▶ Prompt
Please give back the listing below word for word and drop any images.

▶ Task inputs
------------------------------------------------------------

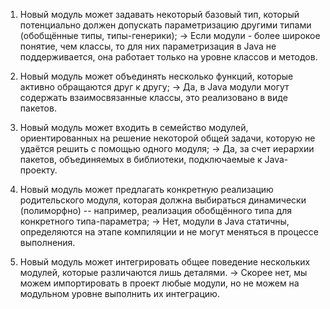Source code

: 1. Новый модуль может задавать некоторый базовый тип, который потенциально должен допускать параметризацию другими типами (обобщённые типы, типы-генерики);
-> Если модули - более широкое понятие, чем классы, то для них параметризация в Java не поддерживается, она работает только на уровне классов и методов. 

2. Новый модуль может объединять несколько функций, которые активно обращаются друг к другу;
-> Да, в Java модули могут содержать взаимосвязанные классы, это реализовано в виде пакетов.

3. Новый модуль может входить в семейство модулей, ориентированных на решение некоторой общей задачи, которую не удаётся решить с помощью одного модуля;
-> Да, за счет иерархии пакетов, объединяемых в библиотеки, подключаемые к Java-проекту.

4. Новый модуль может предлагать конкретную реализацию родительского модуля, которая должна выбираться динамически (полиморфно) -- например, реализация обобщённого типа для конкретного типа-параметра;
-> Нет, модули в Java статичны, определяются на этапе компиляции и не могут меняться в процессе выполнения.

5. Новый модуль может интегрировать общее поведение нескольких модулей, которые различаются лишь деталями.
-> Скорее нет, мы можем импортировать в проект любые модули, но не можем на модульном уровне выполнить их интеграцию.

------------------------------------------------------------

▶ Answer box
Source code

: 1. Новый модуль может задавать некоторый базовый тип, который потенциально должен допускать параметризацию другими типами (обобщённые типы, типы-генерики);
-> Если модули - более широкое понятие, чем классы, то для них параметризация в Java не поддерживается, она работает только на уровне классов и методов. 

2. Новый модуль может объединять несколько функций, которые активно обращаются друг к другу;
-> Да, в Java модули могут содержать взаимосвязанные классы, это реализовано в виде пакетов.

3. Новый модуль может входить в семейство модулей, ориентированных на решение некоторой общей задачи, которую не удаётся решить с помощью одного модуля;
-> Да, за счет иерархии пакетов, объединяемых в библиотеки, подключаемые к Java-проекту.

4. Новый модуль может предлагать конкретную реализацию родительского модуля, которая должна выбираться динамически (полиморфно) -- например, реализация обобщённого типа для конкретного типа-параметра;
-> Нет, модули в Java статичны, определяются на этапе компиляции и не могут меняться в процессе выполнения.

5. Новый модуль может интегрировать общее поведение нескольких модулей, которые различаются лишь деталями.
-> Скорее нет, мы можем импортировать в проект любые модули, но не можем на модульном уровне выполнить их интеграцию.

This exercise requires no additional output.